Supplied information:
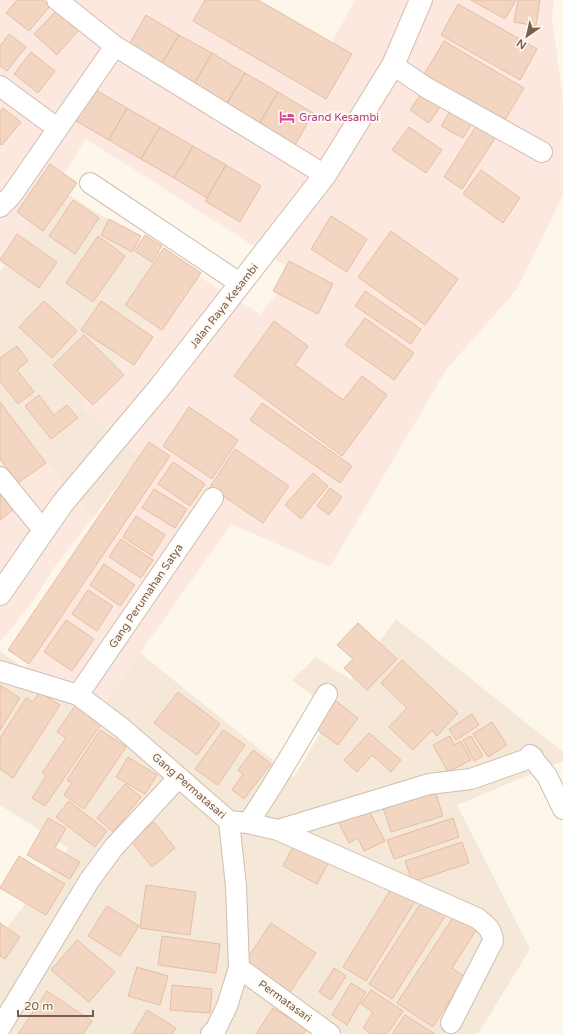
<svg xmlns="http://www.w3.org/2000/svg" width="563" height="1034" font-family="'Varela Round',sans-serif">
  <style>
    .residential { fill: #f5e8d9 }
    .commercial { fill: #fde8df }
    .building { fill: #f3d6c2; stroke: #e6bda2 }
    .lines { fill: none; stroke-linecap: round; stroke-linejoin: round }
    .minor-casing { stroke: #d0beaf; stroke-width: 22 }
    .tertiary-casing { stroke: #d0beaf; stroke-width: 24 }
    .minor { stroke: #fff; stroke-width: 20 }
    .tertiary { stroke: #fff; stroke-width: 22 }
    .labels { text-anchor: middle; dominant-baseline: central; stroke-width: 4; stroke-linejoin: round; paint-order: stroke }
    .hotel-label { font-size: 11px; fill: #b23c85; stroke: #fffaf2; text-anchor: start }
    .street-label { font-size: 11px; fill: #795d4d; stroke: #fffaf2 }
  </style>
  <rect width="100%" height="100%" fill="#fdf6eb"/>
  <path class="residential" d="M56,187l126,79 -63,96 -38,45 59,49 -47,62 -81,-96 -12,9v-159z
    M396,619l167,133v9l-106,44 73,144 -52,85h-478v-97l68,-89 -68,-43v-154l26,18 -9,13 85,25 38,-54 154,124 39,-65 -41,-32 24,-23 35,23z"/>
  <path class="commercial" d="M0,0h238l87,55 30,-55h199l-2,18 11,82v95l-46,94 -71,81 -116,197 -99,-43 -129,183 -85,-25 142,-211 -78,-64 38,-45 63,-96 78,48 35,-42 -209,-133 -81,127 -5,-4z
    M12,422l81,96 -40,51 -19,31 -34,42v-211z"/>
  <path class="building" d="M17,0h25l8,6 -21,25 -23,-18z
    M205,0h53l94,54 -26,45 -133,-78z
    M471,0h45l-11,19z
    M518,0h22l-4,26 -22,-4z
    M458,4l79,45 -17,31 -79,-45z
    M57,10l22,20 -22,25 -23,-21z
    M146,15l33,20 -19,32 -33,-19z
    M9,34l17,13 -19,24 -7,-5v-20z
    M179,35l33,18 -19,33 -33,-19z
    M444,41l80,47 -24,40 -80,-47z
    M31,52l24,19 -17,22 -24,-19z
    M212,53l33,20 -19,32 -33,-19z
    M245,73l33,19 -19,32 -33,-19z
    M94,89l33,19 -18,32 -33,-19z
    M278,92l35,21 -20,36 -36,-21z
    M421,94l19,13 -11,16 -19,-13z
    M3,108l18,14 -19,23 -2,-1v-32z
    M127,108l33,19 -19,32 -32,-19z
    M450,111l22,12 -9,15 -22,-12z
    M478,123l19,12 -35,54 -18,-12z
    M160,127l33,19 -19,32 -33,-19z
    M409,127l33,23 -16,23 -34,-23z
    M193,146l33,19 -19,33 -33,-20z
    M50,164l27,19 -34,48 -26,-19z
    M226,165l35,21 -21,36 -35,-21z
    M481,170l39,28 -17,25 -40,-29z
    M73,200l26,18 -24,36 -26,-18z
    M331,216l36,23 -20,33 -36,-23z
    M109,219l32,17 -9,16 -31,-17z
    M391,231l67,48 -33,46 -67,-48z
    M17,234l40,28 -18,26 -39,-28z
    M145,235l17,11 -10,16 -17,-11z
    M98,236l27,20 -32,46 -27,-19z
    M164,248l37,25 -39,57 -37,-25z
    M289,261l44,23 -15,30 -45,-23z
    M365,291l56,38 -10,15 -56,-38z
    M44,301l33,30 -25,27 -33,-31z
    M101,301l52,36 -19,28 -53,-35z
    M365,318l49,35 -20,27 -49,-35z
    M274,321l34,25 -13,19 48,35 19,-24 25,19 -45,61 -108,-80z
    M84,335l40,40 -31,30 -40,-40z
    M17,346l11,15 -11,9 17,22 -16,12 -18,-23v-23z
    M39,395l15,20 13,-10 11,13 -27,21 -26,-33z
    M0,402l46,61 -28,20 -18,-24z
    M262,403l90,63 -12,17 -90,-63z
    M189,407l49,33 -26,39 -49,-33z
    M149,442l21,14 -141,208 -21,-14z
    M235,449l54,37 -26,37 -53,-36z
    M173,462l32,22 -15,22 -32,-22z
    M313,473l15,13 -27,33 -16,-14z
    M0,484l18,22 -18,14z
    M330,488l12,9 -13,18 -12,-9z
    M154,489l33,20 -12,19 -33,-20z
    M136,516l29,19 -13,21 -29,-19z
    M121,539l32,21 -12,18 -32,-21z
    M104,564l31,21 -15,21 -30,-21z
    M88,590l25,16 -16,25 -25,-17z
    M66,620l28,19 -22,32 -28,-19z
    M358,623l39,36 -30,31 -23,-22 9,-9 -16,-14z
    M402,660l56,53 -21,23 -5,-6 -19,20 -24,-23 18,-19 -26,-25z
    M0,685l20,13 -20,32z
    M39,692l21,13 -47,73 -13,-9v-31l26,-40 7,4z
    M178,692l42,32 -23,31 -43,-32z
    M332,698l26,20 -20,27 -26,-19z
    M75,706l26,18 -56,82 -13,-8 14,-22 -4,-3 24,-35 -9,-6z
    M472,714l7,11 -23,15 -7,-11z
    M492,722l15,23 -19,12 -15,-23z
    M100,730l26,17 -42,62 -20,-14 8,-12 -5,-3z
    M223,730l22,15 -27,40 -23,-16z
    M369,733l32,27 -10,12 -19,-17 -15,17 -13,-12z
    M450,736l4,9 7,-4 10,19 -23,12 -15,-27z
    M471,736l12,20 -9,5 -11,-21z
    M253,750l18,14 -27,35 -12,-9 11,-16 -5,-4z
    M128,757l29,18 -12,19 -29,-17z
    M125,784l16,13 -28,35 -16,-14z
    M435,791l8,25 -52,16 -8,-24z
    M69,801l38,30 -12,16 -39,-30z
    M366,805l19,36 -21,10 -6,-13 -9,5 -12,-24z
    M48,818l18,10 -11,20 25,14 -10,17 -43,-24z
    M453,818l6,19 -65,22 -7,-19z
    M154,822l21,26 -23,19 -21,-26z
    M296,841l35,17 -14,26 -34,-18z
    M462,842l7,21 -57,19 -7,-21z
    M19,856l46,28 -19,31 -46,-27z
    M394,884l23,14 -51,83 -23,-14z
    M146,885l50,7 -6,43 -50,-7z
    M424,898l23,15 -55,86 -23,-15z
    M107,906l32,20 -19,30 -32,-20z
    M456,913l22,14 -26,41 13,9 -32,50 -36,-24z
    M0,923l20,14 -15,22 -5,-3z
    M271,923l45,30 -28,42 -45,-30z
    M162,936l58,8 -4,29 -58,-8z
    M77,940l38,32 -26,30 -38,-32z
    M137,967l31,9 -8,29 -32,-9z
    M334,968l12,8 -15,24 -12,-8z
    M351,983l15,9 -19,33 -15,-10z
    M172,985l40,4 -2,24 -40,-3z
    M371,990l32,21 -16,23h-16l-8,-6 10,-16 -12,-8z
    M47,991l45,30 -9,13h-65z
    M273,1008l34,21 -4,5h-47z
    M147,1010l29,18 -4,6h-39z
    M405,1015l30,19h-43z"/>
  <g class="lines">
    <g class="minor-casing">
      <path id="minor" d="M57,0l58,46 210,129
        M393,65l34,23 115,64
        M0,86l57,42
        M90,183l151,101
        M0,207l11,-11 104,-150
        M0,477l44,54
        M0,671l78,24 44,33 107,93 7,65 3,82 -12,38 -11,23 -5,5
        M78,695l135,-197
        M530,755l17,21 16,33
        M229,821l19,2 30,7 199,88c9,7 15,11 16,23l-42,82
        M248,823c29,-42 53,-86 79,-129
        M278,830l151,-46 42,-5 62,-22
        M239,968l91,66
        M0,1028l89,-147 25,-34 65,-70"/>
    </g>
    <g class="tertiary-casing">
      <path id="tertiary" d="M0,594l62,-90 98,-117 165,-212 68,-110 28,-65"/>
    </g>
    <use href="#minor" class="minor"/>
    <use href="#tertiary" class="tertiary"/>
  </g>
  <defs>
    <g id="hotel-bare" transform="scale(1.2)"><path d="M-6-4.5h1.5V1H6V5H4.5V3h-9V5H-6ZM-4 0a1.8 1.8 0 1 1 3.6 0ZM.5 0V-2.5h3Q6-2.5 6 0Z" fill="#d1479c" stroke="#fffaf2" stroke-width="2.5" paint-order="stroke"/></g>
  </defs>
  <g fill-rule="evenodd">
    <use href="#hotel-bare" x="287" y="117"/>
  </g>
  <g class="labels">
    <g class="hotel-label">
      <text x="299" y="117">Grand Kesambi</text>
    </g>
    <g class="street-label">
      <text transform="translate(224 306) rotate(-52)">Jalan Raya Kesambi</text>
      <text transform="translate(146 596) rotate(-56)">Gang Perumahan Satya</text>
      <text transform="translate(189 786) rotate(41)">Gang Permatasari</text>
      <text transform="translate(285 1001) rotate(36)">Permatasari</text>
    </g>
  </g>
  <g transform="translate(527 36) rotate(214)" stroke="#fffaf2" stroke-width="3" paint-order="stroke">
  <path d="M0-3L7 15L0 10L-7 15Z" fill="#795d4d"/>
  <text y="-6" font-size="11" font-weight="bold" text-anchor="middle" fill="#795d4d">N</text>
  </g>
  <path d="M18 1010v6h75v-6" fill="none" stroke="#795d4d" stroke-width="2"/>
  <text x="24" y="1010" font-size="12" fill="#795d4d" stroke="#fffaf2" stroke-width="3" paint-order="stroke">20 m</text>
</svg>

Required action: Set down, word for word, only the lines running from the line with "M248,823c29,-42 53,-86 79,-129" to the last line of the listing above. Both of those lines belong in your answer.

Response below:
        M248,823c29,-42 53,-86 79,-129
        M278,830l151,-46 42,-5 62,-22
        M239,968l91,66
        M0,1028l89,-147 25,-34 65,-70"/>
    </g>
    <g class="tertiary-casing">
      <path id="tertiary" d="M0,594l62,-90 98,-117 165,-212 68,-110 28,-65"/>
    </g>
    <use href="#minor" class="minor"/>
    <use href="#tertiary" class="tertiary"/>
  </g>
  <defs>
    <g id="hotel-bare" transform="scale(1.2)"><path d="M-6-4.5h1.5V1H6V5H4.5V3h-9V5H-6ZM-4 0a1.8 1.8 0 1 1 3.6 0ZM.5 0V-2.5h3Q6-2.5 6 0Z" fill="#d1479c" stroke="#fffaf2" stroke-width="2.5" paint-order="stroke"/></g>
  </defs>
  <g fill-rule="evenodd">
    <use href="#hotel-bare" x="287" y="117"/>
  </g>
  <g class="labels">
    <g class="hotel-label">
      <text x="299" y="117">Grand Kesambi</text>
    </g>
    <g class="street-label">
      <text transform="translate(224 306) rotate(-52)">Jalan Raya Kesambi</text>
      <text transform="translate(146 596) rotate(-56)">Gang Perumahan Satya</text>
      <text transform="translate(189 786) rotate(41)">Gang Permatasari</text>
      <text transform="translate(285 1001) rotate(36)">Permatasari</text>
    </g>
  </g>
  <g transform="translate(527 36) rotate(214)" stroke="#fffaf2" stroke-width="3" paint-order="stroke">
  <path d="M0-3L7 15L0 10L-7 15Z" fill="#795d4d"/>
  <text y="-6" font-size="11" font-weight="bold" text-anchor="middle" fill="#795d4d">N</text>
  </g>
  <path d="M18 1010v6h75v-6" fill="none" stroke="#795d4d" stroke-width="2"/>
  <text x="24" y="1010" font-size="12" fill="#795d4d" stroke="#fffaf2" stroke-width="3" paint-order="stroke">20 m</text>
</svg>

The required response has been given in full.